Beyond the Wall (short story) explained

"Beyond the Wall" is a ghost story by American Civil War soldier, wit, and writer Ambrose Bierce. It was published by Cosmopolitan in December 1907.

Plot summary

The narrator visits his strange friend in San Francisco. They have dinner up in the tower within the house. As they are eating, there is a knocking on the wall that disturbs the narrator. The friend tells him to explore it. They discover there is only the outside behind the wall from which he had heard the sound.
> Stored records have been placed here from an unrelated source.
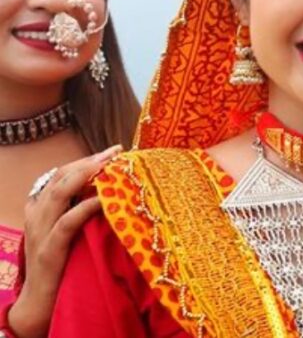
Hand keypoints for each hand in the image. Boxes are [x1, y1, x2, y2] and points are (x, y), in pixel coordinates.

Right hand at [7, 145, 120, 337]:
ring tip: (108, 166)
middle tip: (114, 152)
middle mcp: (37, 215)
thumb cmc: (61, 262)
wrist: (40, 301)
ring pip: (59, 193)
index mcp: (40, 207)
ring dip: (85, 176)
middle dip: (88, 161)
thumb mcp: (67, 230)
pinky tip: (102, 200)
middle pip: (60, 177)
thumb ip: (78, 209)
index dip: (85, 160)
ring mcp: (41, 232)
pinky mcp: (49, 251)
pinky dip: (84, 208)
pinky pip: (66, 223)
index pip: (60, 174)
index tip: (112, 151)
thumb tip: (109, 188)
The friend explains that he has heard this knocking before and that he was happy the narrator also witnessed it.

The friend then goes into a tale about his earlier days. He was exiting his apartment when he met a young beautiful woman. He fell in love with this woman and found pretexts to visit her. He also discovered that they shared an adjacent wall. However, he never entirely moved forward with pursuing the young woman because they were not of equal class.

The man began to knock on the wall and she reciprocated. This continued for a time until she stopped knocking. The man grew disappointed and even resentful. When he did hear a knocking some time later, he chose to ignore it. The next morning, he discovered that the woman had been bedridden with illness and in her last night on earth demanded to have her bed moved to the other side so she could knock on the wall.

The man finishes the story and the narrator wishes him good night. He adds that his friend died that very night: "Alone with his sorrow and remorse, he passed into the Unknown".

Criticism

S. T. Joshi lists "Beyond the Wall" among a handful of Bierce's "simple tales of revenge in which the supernatural is a scarcely veiled metaphor for the conscience of the guilty".[1]

Some critics dismiss "Beyond the Wall" as a "lackluster and unimaginative" retread of Bierce's "spectacular" early story "The Middle Toe of the Right Foot" (1891).[2]

"Beyond the Wall" is notable for describing San Francisco as "a desolate, foggy, and mysterious" place, an image that would be popularized by noir fiction in the mid-20th century.[3]

Notes and References

  1. S. T. Joshi. The Weird Tale. . P. 161.
  2. Tom Quirk, Gary Scharnhorst (eds.) American History through Literature, 1870-1920. Vol. 1. New York, 2006.
  3. Book: Maravelis, Peter. San Francisco Noir 2: The Classics. registration. 2009-01-01. Akashic Books. 9781933354651. en.